Chef Billy Kin to Open Two Japanese Restaurants in Familiar Upland Space



Chef Billy Kin, known for heights’ beloved Blackbird Izakaya restaurant and Galleria area spot, Hidden Omakase, has a new project underway for the old Golden Bagels location at 3119 White Oak Drive.

The place will be two restaurants in one – an omakase restaurant reserved for reservations and a more casual izakaya-style restaurant. The first phase of the project, the omakase restaurant, is expected to open in early November. Both restaurants will incorporate influences from Kin’s many previous projects and jobs, as well as establishments run by his father and grandfather in Asia and San Francisco. Called Kinokawa, the omakase portion is named after a Japanese restaurant Kin’s father ran in Taiwan for more than three decades.

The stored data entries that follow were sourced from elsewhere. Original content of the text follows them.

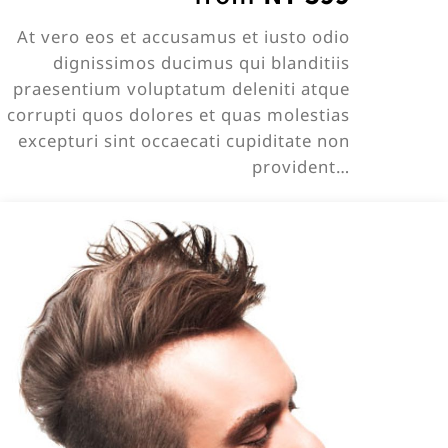
At vero eos et accusamus et iusto odio
dignissimos ducimus qui blanditiis
praesentium voluptatum deleniti atque
corrupti quos dolores et quas molestias
excepturi sint occaecati cupiditate non
provident…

Half of the izakaya, which will be called Tesserack, will likely open in early 2022, once Kin gets a liquor license. This aspect of the restaurant is partly inspired by the science fiction film Interstellar, a favorite of Kin and his daughter. Restaurants, like the movie, aim to “connect with the past and the present,” says Kin.

Former Kin’s Heights restaurant, Blackbird Izakaya, opened in 2018 and has gained a loyal following for its innovative approach to Japanese cuisine, including dishes like katsu curry and super fresh sushi. However, the restaurant couldn’t withstand the early days of the pandemic and Houston’s stay-at-home ordinance, and closed in July 2020.

Kin took a few months off, but was quickly approached by restaurateur Tuan Tran to help open Hidden Omakase, which debuted in an office building in the Galleria area in December 2020. Kin worked to get it off the ground. the very popular restaurant, finally handing over the kitchen to chef Niki Vongthong at the end of March.

Like many people at the start of the pandemic, Kin says he went through a slowdown, especially after Blackbird was shut down. But working at Hidden re-inspired him. “I thought, ‘I’m never going to open a restaurant again,’” he says. “But Tuan is the one who helped me rediscover that it’s fun to cook again.”

He also never thought he would land in the Heights again, claiming he had an “emotional attachment” to the location of Blackbird and his many regulars in the neighborhood. But when Golden Bagels closed in September, the time and place was perfect.

For Kinokawa, Kin will work with the connections he made during his tenure at Hidden Omakase to source fresh seafood direct from Japan. He plans to focus on edomae style sushi, which originated in Japan in the 1820s, before electric refrigeration. In edomae sushi, the fish is often preserved in soy sauce, vinegar, or simmered in broth.

At Tesserack, the menu will focus on Japanese whiskeys and craft cocktails. Kin said he also plans to put some of Blackbird’s most popular dishes on the menu.

He also incorporates a pandemic hobby – woodworking – into the design of both restaurants, building an old-fashioned, non-electric cooler for Kinokawa to mimic those used in 19th-century Japan, and handcrafting almost all of the furniture in the two restaurants.

Kin says one of his inspirations is Georges nakashima, an architect and carpenter who is considered the father of the American Craft Movement. “After reading his book, I saw that the way he sees nature and wood is really similar to the way a chef sees food ingredients.”